My low carb take on an American classic - Keto cornbread. Crumbly, rich and buttery, just like a good cornbread should be. I added cheese, jalapeños and bacon to this one for extra flavour because we all love Mexican food, right?
Preheat the oven to 350° F / 180C / 160C fan.
Place the bacon on a greaseproof lined baking tray and bake for 20 minutes until crisp. Flip half way through cooking for even crispness! Allow to cool and chop into small bits.
In a medium bowl mix all dry ingredients - almond and coconut flour, flaxseed meal, whey protein, baking powder, salt. Last, add 1/4 cup of grated cheese, bacon and jalapenos and stir.
In a different bowl, beat the eggs with an electric mixer for about 3 minutes until airy and lighter in colour. Add the butter, cream and apple cider vinegar and briefly whisk again until just combined. (Don’t over-whisk!!)

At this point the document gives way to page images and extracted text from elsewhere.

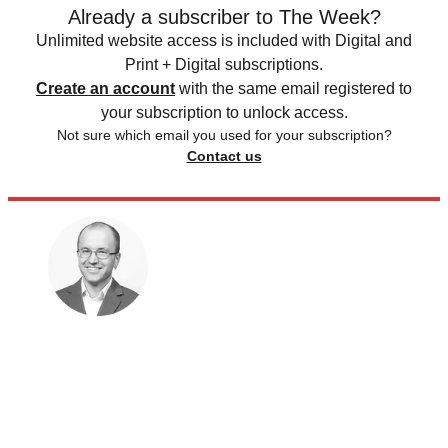
Already a subscriber to The Week?
Unlimited website access is included with Digital and
Print + Digital subscriptions.
Create an account
with the same email registered to
your subscription to unlock access.
Not sure which email you used for your subscription?
Contact us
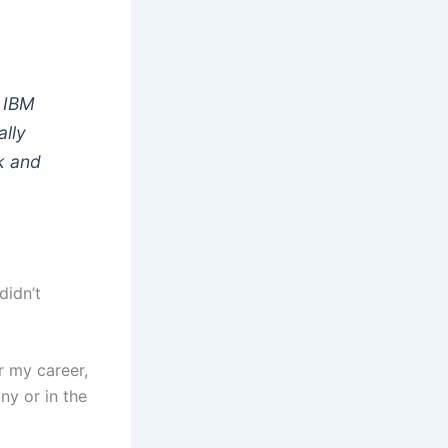
e IBM
ally
k and
didn’t
r my career,
ny or in the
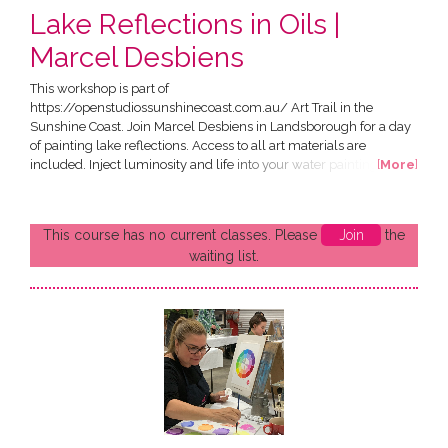
Lake Reflections in Oils |
Marcel Desbiens
This workshop is part of
https://openstudiossunshinecoast.com.au/ Art Trail in the
Sunshine Coast. Join Marcel Desbiens in Landsborough for a day
of painting lake reflections. Access to all art materials are
included. Inject luminosity and life into your water paintings!
[
More
]
Water is fluid, shapeshifting, perpetually in motion, reflective,
cooling and refreshing. During this one-day workshops, you will
achieve a realistic representation of still water on a moody
This course has no current classes. Please
Join
the
morning light. What...
waiting list.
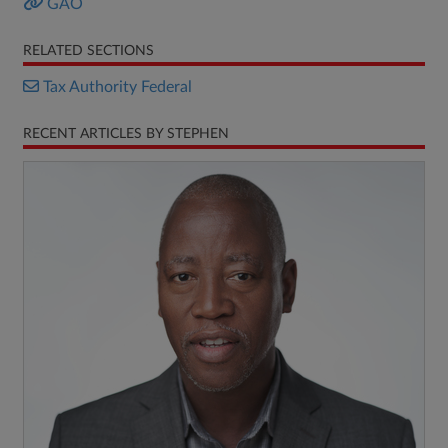
GAO
RELATED SECTIONS
Tax Authority Federal
RECENT ARTICLES BY STEPHEN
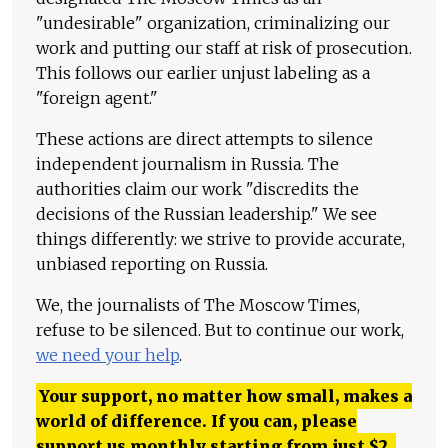
"undesirable" organization, criminalizing our
work and putting our staff at risk of prosecution.
This follows our earlier unjust labeling as a
"foreign agent."
These actions are direct attempts to silence
independent journalism in Russia. The
authorities claim our work "discredits the
decisions of the Russian leadership." We see
things differently: we strive to provide accurate,
unbiased reporting on Russia.
We, the journalists of The Moscow Times,
refuse to be silenced. But to continue our work,
we need your help
.
Your support, no matter how small, makes a
world of difference. If you can, please
support us monthly starting from just
$
2.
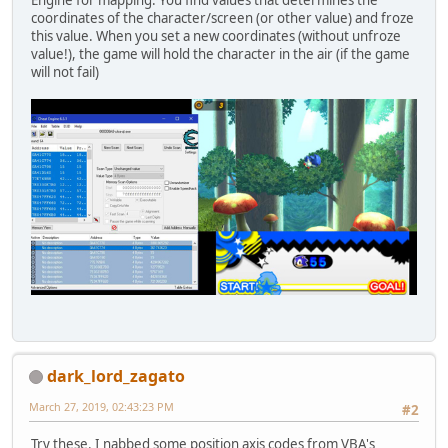
Engine for mapping. You find values that determines the
coordinates of the character/screen (or other value) and froze
this value. When you set a new coordinates (without unfroze
value!), the game will hold the character in the air (if the game
will not fail)
dark_lord_zagato
March 27, 2019, 02:43:23 PM
#2
Try these. I nabbed some position axis codes from VBA's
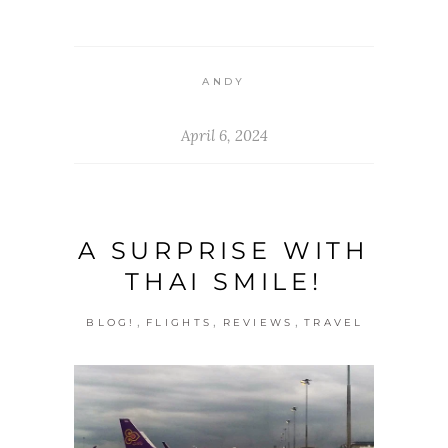
ANDY
April 6, 2024
A SURPRISE WITH
THAI SMILE!
,
,
,
BLOG!
FLIGHTS
REVIEWS
TRAVEL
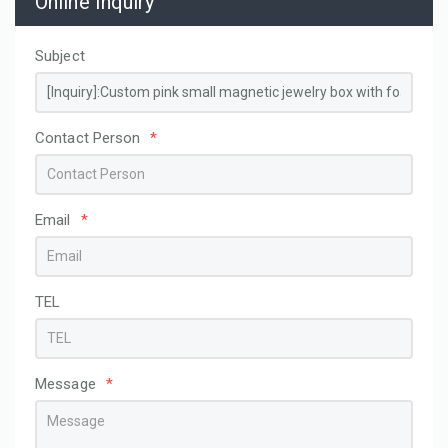
Online Inquiry
Subject
Contact Person
*
Email
*
TEL
Message
*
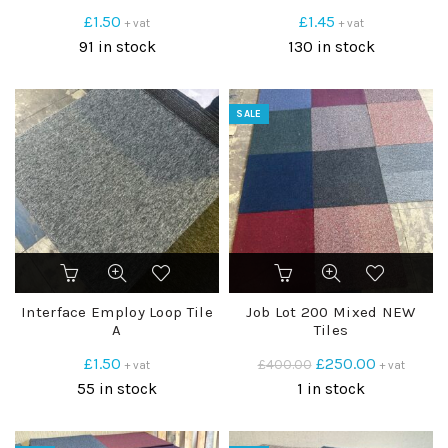
£
1.50
£
1.45
+ vat
+ vat
91 in stock
130 in stock
SALE
Interface Employ Loop Tile
Job Lot 200 Mixed NEW
A
Tiles
Original
Current
£
1.50
£
250.00
£
400.00
+ vat
+ vat
price
price
55 in stock
1 in stock
was:
is:
£400.00.
£250.00.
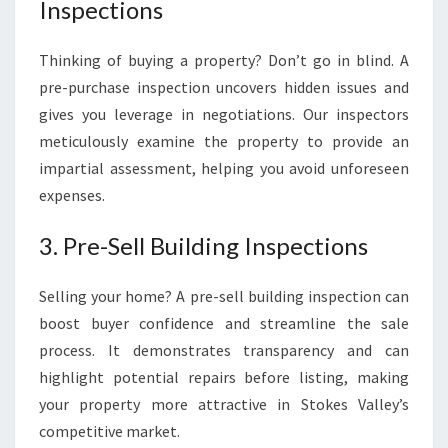
Inspections
Thinking of buying a property? Don’t go in blind. A
pre-purchase inspection uncovers hidden issues and
gives you leverage in negotiations. Our inspectors
meticulously examine the property to provide an
impartial assessment, helping you avoid unforeseen
expenses.
3. Pre-Sell Building Inspections
Selling your home? A pre-sell building inspection can
boost buyer confidence and streamline the sale
process. It demonstrates transparency and can
highlight potential repairs before listing, making
your property more attractive in Stokes Valley’s
competitive market.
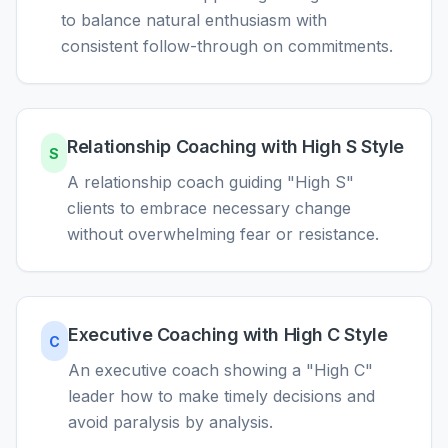
to balance natural enthusiasm with
consistent follow-through on commitments.
Relationship Coaching with High S Style
S
A relationship coach guiding "High S"
clients to embrace necessary change
without overwhelming fear or resistance.
Executive Coaching with High C Style
C
An executive coach showing a "High C"
leader how to make timely decisions and
avoid paralysis by analysis.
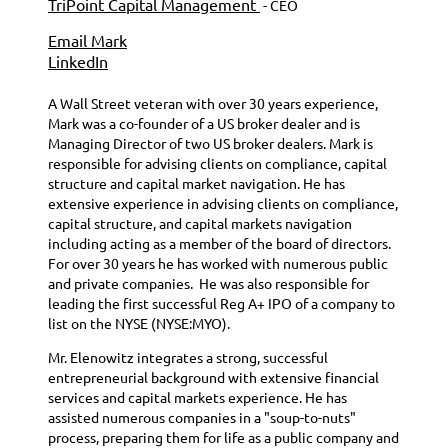
TriPoint Capital Management
- CEO
Email Mark
LinkedIn
A Wall Street veteran with over 30 years experience,
Mark was a co-founder of a US broker dealer and is
Managing Director of two US broker dealers. Mark is
responsible for advising clients on compliance, capital
structure and capital market navigation.
He has
extensive experience in advising clients on compliance,
capital structure, and capital markets navigation
including acting as a member of the board of directors.
For over 30 years he has worked with numerous public
and private companies.
He was also responsible for
leading the first successful Reg A+ IPO of a company to
list on the NYSE (NYSE:MYO).
Mr. Elenowitz integrates a strong, successful
entrepreneurial background with extensive financial
services and capital markets experience. He has
assisted numerous companies in a "soup-to-nuts"
process, preparing them for life as a public company and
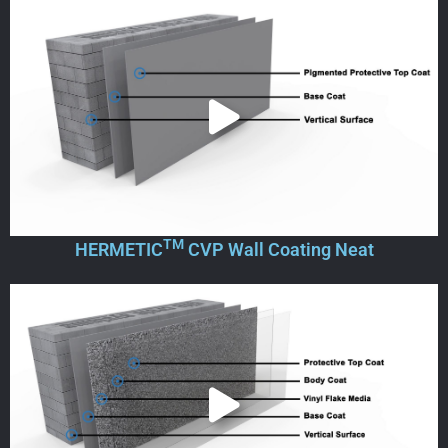
TM
HERMETIC
CVP Wall Coating Neat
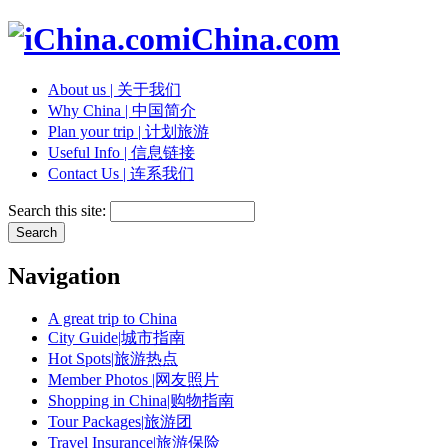
iChina.com
About us | 关于我们
Why China | 中国简介
Plan your trip | 计划旅游
Useful Info | 信息链接
Contact Us | 连系我们
Search this site:
Navigation
A great trip to China
City Guide|城市指南
Hot Spots|旅游热点
Member Photos |网友照片
Shopping in China|购物指南
Tour Packages|旅游团
Travel Insurance|旅游保险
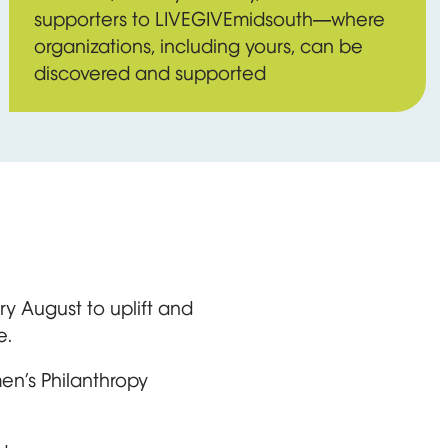
supporters to LIVEGIVEmidsouth—where
organizations, including yours, can be
discovered and supported
y August to uplift and
e.
en’s Philanthropy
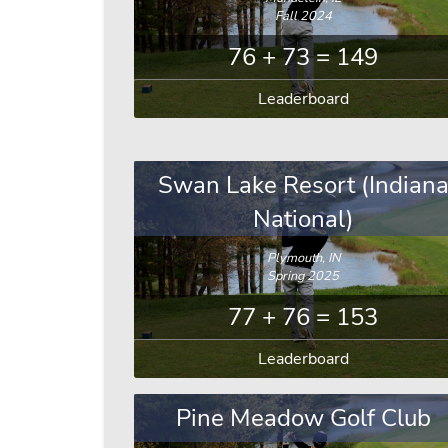
Fall 2024
76 + 73 = 149
Leaderboard
Swan Lake Resort (Indian
National)
Plymouth, IN
Spring 2025
77 + 76 = 153
Leaderboard
Pine Meadow Golf Club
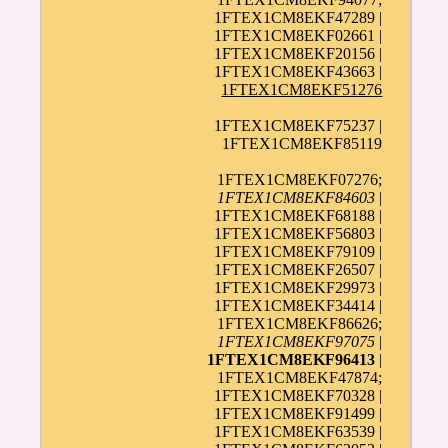
1FTEX1CM8EKF47289 |
1FTEX1CM8EKF02661 |
1FTEX1CM8EKF20156 |
1FTEX1CM8EKF43663 |
1FTEX1CM8EKF51276
1FTEX1CM8EKF75237 |
1FTEX1CM8EKF85119
1FTEX1CM8EKF07276;
1FTEX1CM8EKF84603
|
1FTEX1CM8EKF68188 |
1FTEX1CM8EKF56803 |
1FTEX1CM8EKF79109 |
1FTEX1CM8EKF26507 |
1FTEX1CM8EKF29973 |
1FTEX1CM8EKF34414 |
1FTEX1CM8EKF86626;
1FTEX1CM8EKF97075
|
1FTEX1CM8EKF96413
|
1FTEX1CM8EKF47874;
1FTEX1CM8EKF70328 |
1FTEX1CM8EKF91499 |
1FTEX1CM8EKF63539 |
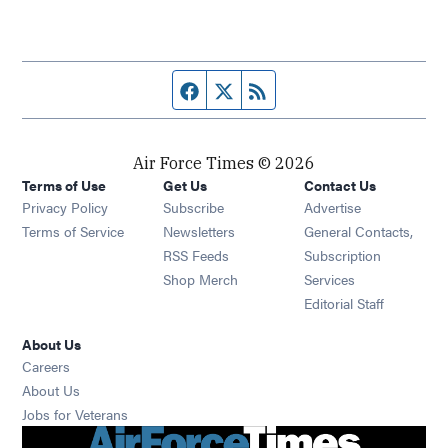
Facebook page
Twitter feed
RSS feed
Air Force Times © 2026
Terms of Use
Get Us
Contact Us
Opens in new window
Privacy Policy
Subscribe
Advertise
Opens in new window
Terms of Service
Newsletters
General Contacts,
Opens in new window
RSS Feeds
Subscription
Opens in new window
Shop Merch
Services
Editorial Staff
About Us
Opens in new window
Careers
About Us
Opens in new window
Jobs for Veterans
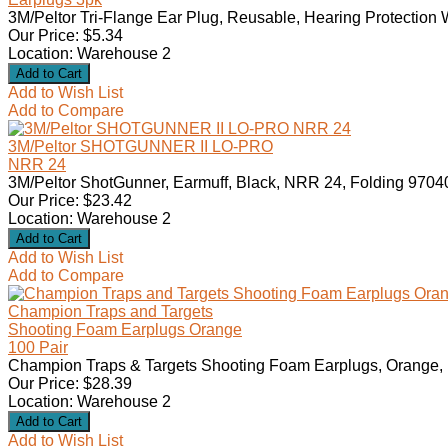
3M/Peltor Tri-Flange Ear Plug, Reusable, Hearing Protection 
Our Price: $5.34
Location: Warehouse 2
Add to Wish List
Add to Compare
3M/Peltor SHOTGUNNER II LO-PRO
NRR 24
3M/Peltor ShotGunner, Earmuff, Black, NRR 24, Folding 9704
Our Price: $23.42
Location: Warehouse 2
Add to Wish List
Add to Compare
Champion Traps and Targets
Shooting Foam Earplugs Orange
100 Pair
Champion Traps & Targets Shooting Foam Earplugs, Orange, 1
Our Price: $28.39
Location: Warehouse 2
Add to Wish List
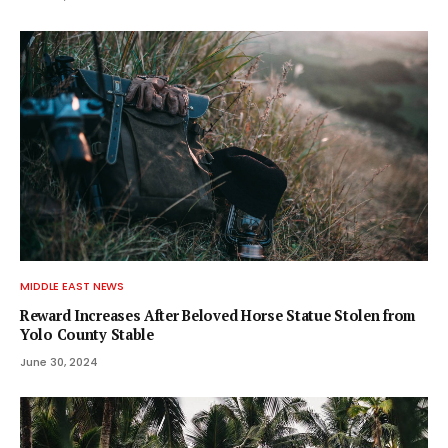
MIDDLE EAST NEWS
Reward Increases After Beloved Horse Statue Stolen from
Yolo County Stable
June 30, 2024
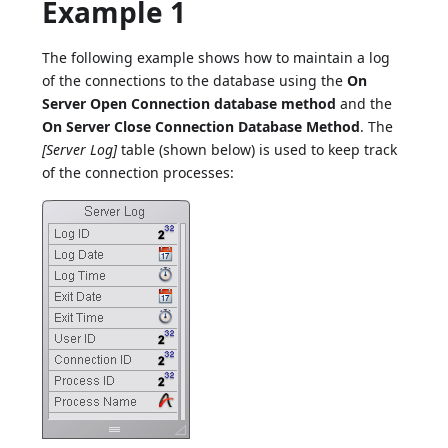
Example 1
The following example shows how to maintain a log
of the connections to the database using the
On
Server Open Connection database method
and the
On Server Close Connection Database Method
. The
[Server Log]
table (shown below) is used to keep track
of the connection processes:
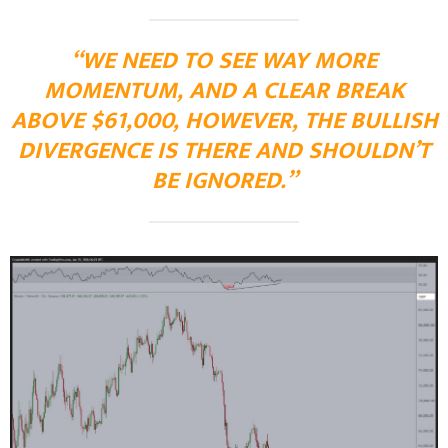
“WE NEED TO SEE WAY MORE
MOMENTUM, AND A CLEAR BREAK
ABOVE $61,000, HOWEVER, THE BULLISH
DIVERGENCE IS THERE AND SHOULDN’T
BE IGNORED.”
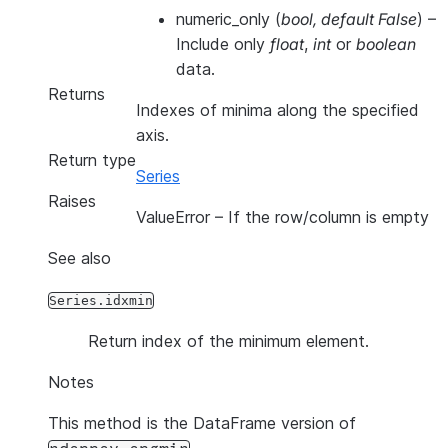
numeric_only
(
bool
,
default False
) –
Include only
float
,
int
or
boolean
data.
Returns
Indexes of minima along the specified
axis.
Return type
Series
Raises
ValueError
– If the row/column is empty
See also
Series.idxmin
Return index of the minimum element.
Notes
This method is the DataFrame version of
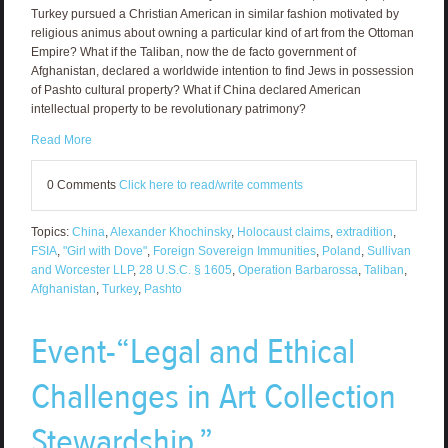
Turkey pursued a Christian American in similar fashion motivated by
religious animus about owning a particular kind of art from the Ottoman
Empire? What if the Taliban, now the de facto government of
Afghanistan, declared a worldwide intention to find Jews in possession
of Pashto cultural property? What if China declared American
intellectual property to be revolutionary patrimony?
Read More
0 Comments
Click here to read/write comments
Topics:
China
,
Alexander Khochinsky
,
Holocaust claims
,
extradition
,
FSIA
,
"Girl with Dove"
,
Foreign Sovereign Immunities
,
Poland
,
Sullivan
and Worcester LLP
,
28 U.S.C. § 1605
,
Operation Barbarossa
,
Taliban
,
Afghanistan
,
Turkey
,
Pashto
Event-“Legal and Ethical
Challenges in Art Collection
Stewardship.”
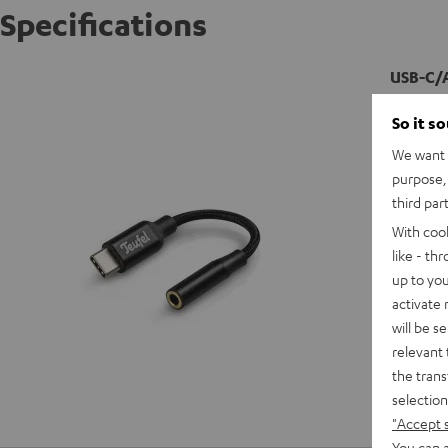
Specifications
USB-C/
So it s
We want t
purpose, 
third par
With coo
like - th
up to you
activate
will be s
relevant 
the trans
selection
"Accept 
You can a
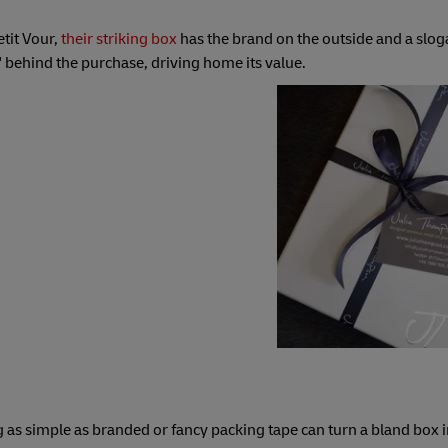
etit Vour,
their striking box
has the brand on the outside and a slog
 behind the purchase, driving home its value.
 as simple as branded or fancy packing tape can turn a bland box i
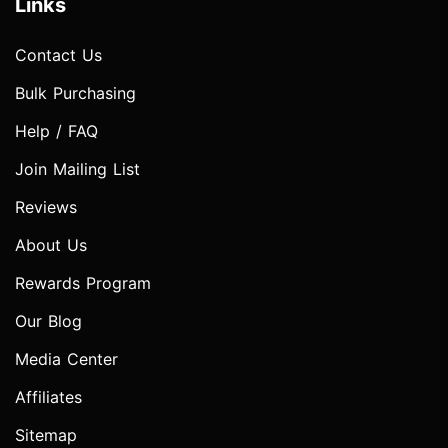
Links
Contact Us
Bulk Purchasing
Help / FAQ
Join Mailing List
Reviews
About Us
Rewards Program
Our Blog
Media Center
Affiliates
Sitemap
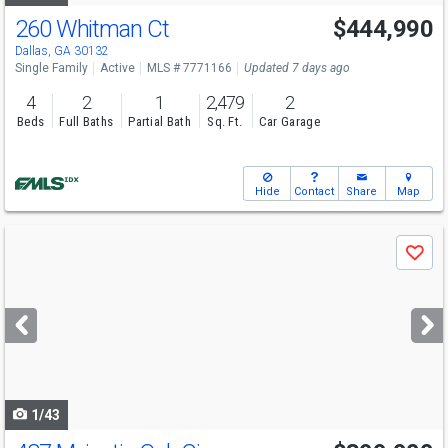
260 Whitman Ct
$444,990
Open House
Sat
8/15
12-5
Dallas, GA 30132
Single Family
Active
MLS # 7771166
Updated 7 days ago
4
2
1
2,479
2
Beds
Full Baths
Partial Bath
Sq. Ft.
Car Garage
Hide
Contact
Share
Map
Use
Save
previous
and
next
buttons
to
navigate
1/43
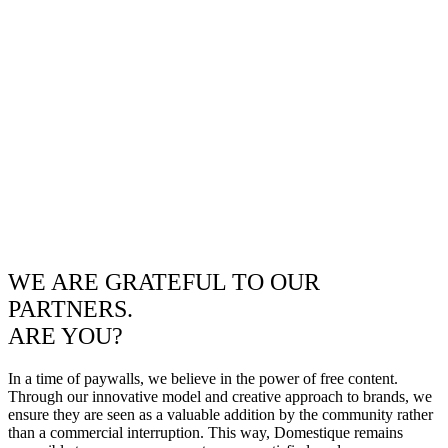
WE ARE GRATEFUL TO OUR
PARTNERS.
ARE YOU?
In a time of paywalls, we believe in the power of free content.
Through our innovative model and creative approach to brands, we
ensure they are seen as a valuable addition by the community rather
than a commercial interruption. This way, Domestique remains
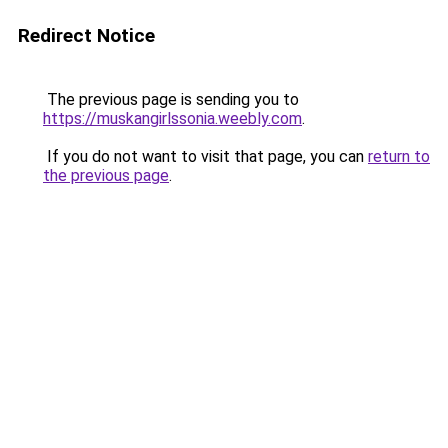
Redirect Notice
The previous page is sending you to
https://muskangirlssonia.weebly.com
.
If you do not want to visit that page, you can
return to
the previous page
.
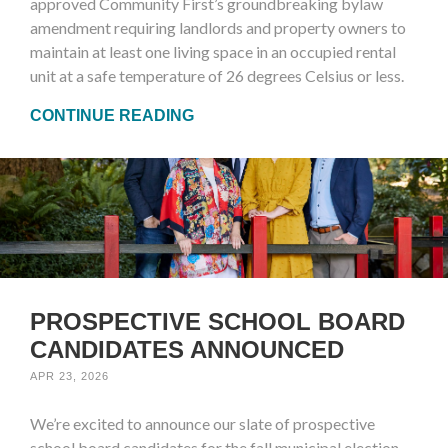
approved Community First’s groundbreaking bylaw
amendment requiring landlords and property owners to
maintain at least one living space in an occupied rental
unit at a safe temperature of 26 degrees Celsius or less.
CONTINUE READING
PROSPECTIVE SCHOOL BOARD
CANDIDATES ANNOUNCED
APR 23, 2026
We’re excited to announce our slate of prospective
school board candidates for the fall municipal election.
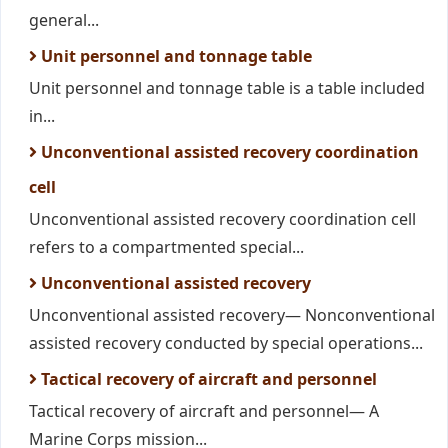
general...
Unit personnel and tonnage table
Unit personnel and tonnage table is a table included
in...
Unconventional assisted recovery coordination
cell
Unconventional assisted recovery coordination cell
refers to a compartmented special...
Unconventional assisted recovery
Unconventional assisted recovery— Nonconventional
assisted recovery conducted by special operations...
Tactical recovery of aircraft and personnel
Tactical recovery of aircraft and personnel— A
Marine Corps mission...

Add the dry ingredients and fold until fully incorporated.
Pour the batter into a well-greased 10 inch skillet or 9 x 5 inch casserole dish and top with 3/4 cup of cheese.
Bake for circa 30 minutes until you can insert and remove a skewer without any crumbs sticking and golden on top.
Allow to cool slightly before removing from the pan. Place on a wire rack to cool before slicing.
If you're using a cast iron skillet, don’t leave the bread in the pan for to long as it will continue cooking.
Store in an airtight container in the fridge for 2 - 3 days. Suitable for freezing.
For a cheesier bread, add an additional 1/4 cup of shredded cheddar to the dough.
If you wish, you can also sprinkle the jalapenos and bacon on top as opposed to stirring them directly into the dough. Add the jalapenos at the beginning of baking and the bacon during the last few minutes.